All in all, this 10-day trip to the United Kingdom was a wonderful eyeopening experience, and I am grateful to have been able to share it with Diana. There were some places we didn't have time to explore, such as the Scottish Highlands, so there are myriad incentives for both of us to come back. Ten days was rather rushed and I can recall instances during the trip when we worked up a sweat, even in below-freezing temperatures, such as when we ran with our suitcases on the streets of London to catch our bus to Cambridge. Good times and precious memories...

Sunday, November 29, 2009

Excursion to Paris (November 21-25, 2009)

After my third week in Stockholm, I took a mini-break to visit my sweetheart, Diana, in Paris. She is currently studying abroad to learn French and about the European Union. She is living with a host family, consisting of a mom and three teenage girls, literally in the center of the city. For my four days in Paris, I stayed in a 10-person co-ed dorm at a hostel located a few metro stops away from Diana.

Paris was everything I imagined and more. It certainly lives up to its nicknames "The City of Love" and "The City of Light." On the streets, particularly along the Seine River and on the Avenue des Champs-Élysées, lovers embraced and French kissed without a care in the world. From the highest points of the city, specifically the Eiffel Tower, the Notre Dame Cathedral, and the Basilique du Sacré-Cœur, I saw the beautiful architecture, elaborate layout, and brilliant lights of Paris. Adding to the splendor of the city, the Eiffel tower was recently decorated with LEDs, essentially transforming it into a giant light bulb capable of putting on fabulous light shows.

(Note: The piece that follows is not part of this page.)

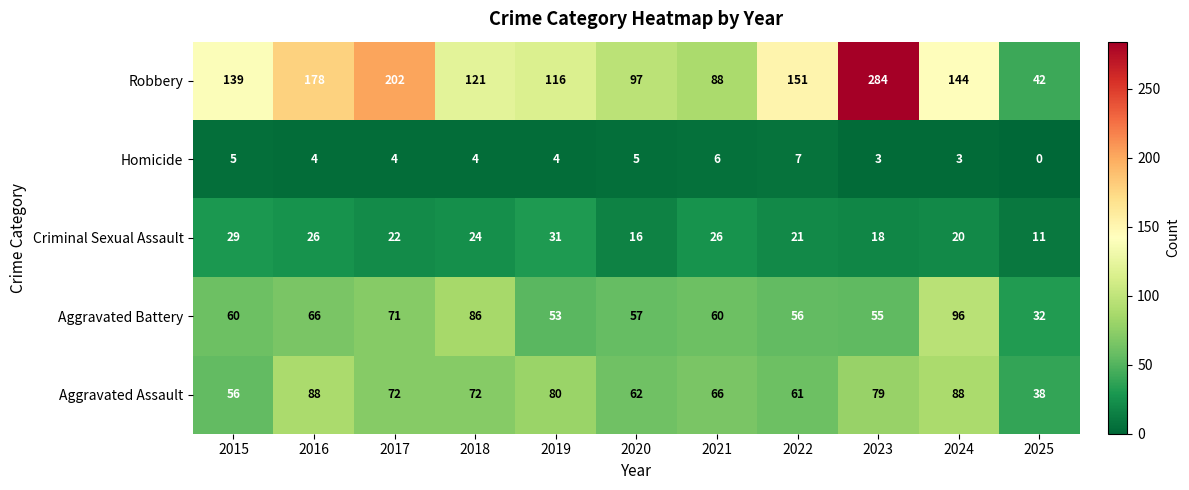

What is the total value across all series at 2016?

362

No question, Paris is rich in history and culture. As merely a tourist, I only got a small glimpse and taste of the city. I visited the Chateau de Versailles built by King Louis XIV in the 18th century. It was the center of the French court and government until the turn of the century when it acquired its current role as the Museum of the History of France. Unfortunately, on the day I had planned to visit the Louvre Museum I found that it closes every Tuesday. That wasn't a big problem, however, as I decided to do what I saw many locals do - I bought a baguette sandwich and ate it while walking to the Rodin Museum. Auguste Rodin was a sculptor world renowned for bringing public sculpting into the modern era. Being who my future brother-in-law was named after, Rodin was something I didn't want to miss.

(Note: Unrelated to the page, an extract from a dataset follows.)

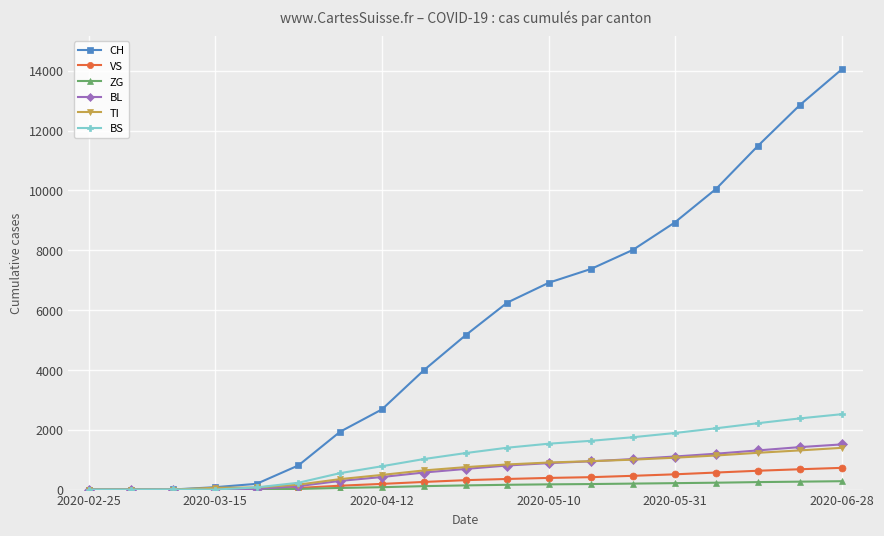

Which series has the widest spread of values?

CH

A trip to Paris wouldn't be complete without tasting some of the local flavors. Diana took me to a Jewish town where I had the best falafel sandwich I've ever tasted. At a famed desert restaurant, we shared a sinfully delicious cup of hot chocolate almost as thick as fondue and sweet macaroons which looked like the ones decorating the windows of all dessert shops in Paris. In a Christmas market on the street between the Arc de Triomphe and the Obelisque, we sipped hot red wine on a cold and rainy night. Taken together, this Paris experience was like a wonderful dream.